Kann Draghi auch Regierungschef?
Die Zeichen in Rom stehen auf Regierungswechsel. Nachdem es dem geschäftsführenden Premier Conte nicht gelang, eine neue Koalition zu bilden, kommt ein neuer Name ins politische Spiel: Mario Draghi. Der Ex-Chef der EZB trifft sich heute Mittag mit Staatspräsident Mattarella. Aller Voraussicht nach wird ihn das Staatsoberhaupt mit der Regierungsbildung beauftragen. Eine große Überraschung wäre das nicht. Draghi wurde seit Wochen bereits als möglicher Chef einer Expertenregierung gehandelt. Die Märkte reagieren auf die neuesten Entwicklungen nahezu euphorisch. Der Optimismus wird sowohl von der Erwartung getragen, dass damit baldige Neuwahlen vom Tisch sein könnten als auch der Hoffnung, dass Draghi einige der überfälligen Reformen in Italien anschiebt.
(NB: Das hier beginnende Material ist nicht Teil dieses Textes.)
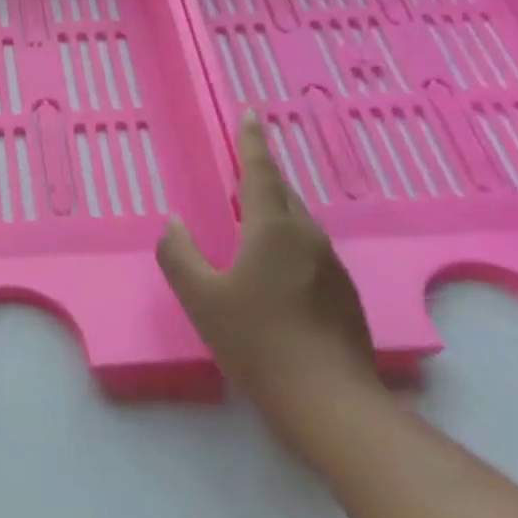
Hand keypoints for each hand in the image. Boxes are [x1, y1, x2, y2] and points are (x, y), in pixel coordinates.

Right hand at [156, 114, 380, 430]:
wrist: (330, 402)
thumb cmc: (257, 341)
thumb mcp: (201, 298)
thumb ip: (179, 255)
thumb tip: (173, 224)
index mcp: (273, 229)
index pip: (261, 172)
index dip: (251, 142)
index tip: (249, 115)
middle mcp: (308, 237)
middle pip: (283, 194)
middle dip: (262, 177)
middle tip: (241, 170)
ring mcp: (332, 267)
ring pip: (299, 225)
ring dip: (274, 213)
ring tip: (251, 222)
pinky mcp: (344, 295)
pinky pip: (309, 252)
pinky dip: (287, 244)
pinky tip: (273, 273)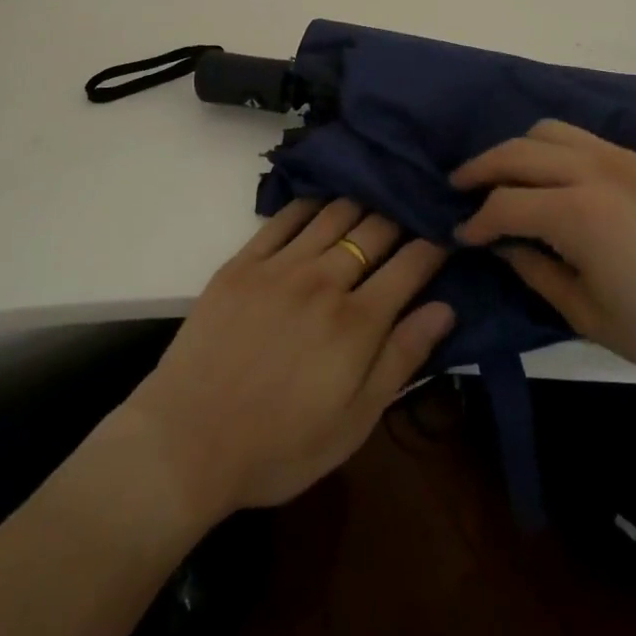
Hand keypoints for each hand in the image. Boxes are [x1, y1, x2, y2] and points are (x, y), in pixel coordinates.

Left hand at [117, 199, 453, 524]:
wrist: (187, 441)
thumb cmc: (279, 446)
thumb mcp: (354, 422)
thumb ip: (401, 359)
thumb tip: (445, 308)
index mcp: (357, 322)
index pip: (410, 265)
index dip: (434, 244)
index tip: (447, 231)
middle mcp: (324, 280)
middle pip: (375, 229)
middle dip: (403, 214)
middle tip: (416, 204)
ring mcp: (281, 265)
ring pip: (334, 213)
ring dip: (362, 199)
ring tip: (379, 189)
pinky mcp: (243, 261)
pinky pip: (285, 217)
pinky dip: (311, 202)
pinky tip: (324, 196)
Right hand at [453, 120, 635, 402]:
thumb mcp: (585, 313)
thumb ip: (534, 269)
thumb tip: (500, 243)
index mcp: (580, 213)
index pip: (506, 203)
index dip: (477, 219)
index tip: (461, 233)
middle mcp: (597, 170)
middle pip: (520, 151)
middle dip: (482, 167)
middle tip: (460, 186)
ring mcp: (626, 159)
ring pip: (551, 130)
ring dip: (518, 149)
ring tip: (503, 175)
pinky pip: (586, 138)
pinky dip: (555, 147)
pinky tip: (552, 176)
Aber was wäre tatsächlich von einer Draghi-Regierung in Italien zu erwarten? Draghis fachliche Expertise ist über jeden Zweifel erhaben. Könnte er Italiens Wirtschafts- und Fiskalpolitik frei bestimmen, wären Hoffnungen einer positiven Trendwende sicherlich berechtigt. Draghis Hauptschwierigkeit dürfte aber darin liegen, dass er politische Mehrheiten im Parlament erringen muss. Dabei wird er maßgeblich auch auf die Fünf-Sterne-Bewegung (M5S) angewiesen sein, die der Geldpolitik der EZB auch in der Draghi-Ära nicht selten kritisch gegenüberstand. Auf eine Unterstützung der Rechtspopulisten wird Draghi kaum setzen können und wollen. Auch der Blick in die Vergangenheit zeigt, dass die Bildung von Expertenregierungen zuweilen mit hohen Erwartungen verbunden war, denen sie aber nicht immer vollends gerecht wurden. Als ein Beispiel gilt die Regierung Monti, die Italien zwischen November 2011 und April 2013 und damit inmitten der Staatenfinanzkrise regierte. Auch mit der Personalie Monti, einem Wirtschaftswissenschaftler und Ex-EU-Kommissar, waren im Vorfeld hohe Erwartungen verbunden. Monti gelang es aber nicht, die Parteien von seiner unpopulären Reformagenda zu überzeugen.
Neben den möglichen Erfolgsaussichten einer Expertenregierung stellt sich auch die Frage nach ihrer Lebensdauer. Das Ziel aller Mitte-Links-Parteien ist es, Neuwahlen derzeit zu verhindern. Das liegt nicht nur an der Pandemie, sondern auch an den schlechten Umfragewerten des linken Lagers. Draghi wird umfangreiche Forderungen an die Parteien haben, seine Krisen- und Reformpolitik mitzutragen. Inmitten der zweiten Welle stehen die Chancen noch recht gut, dass eine Expertenregierung von einer Parlamentsmehrheit getragen wird. Die größeren Schwierigkeiten stünden aber im Herbst an. Klingt die Pandemie bis dahin ab, dürfte Draghi für 2022 auch auf Spar- und Reformmaßnahmen drängen, die außerdem die EU-Kommission und die Ratingagenturen fordern werden. Angesichts des Drucks von rechts steht zu befürchten, dass sich die linken Parteien hierzu aber nicht durchringen können.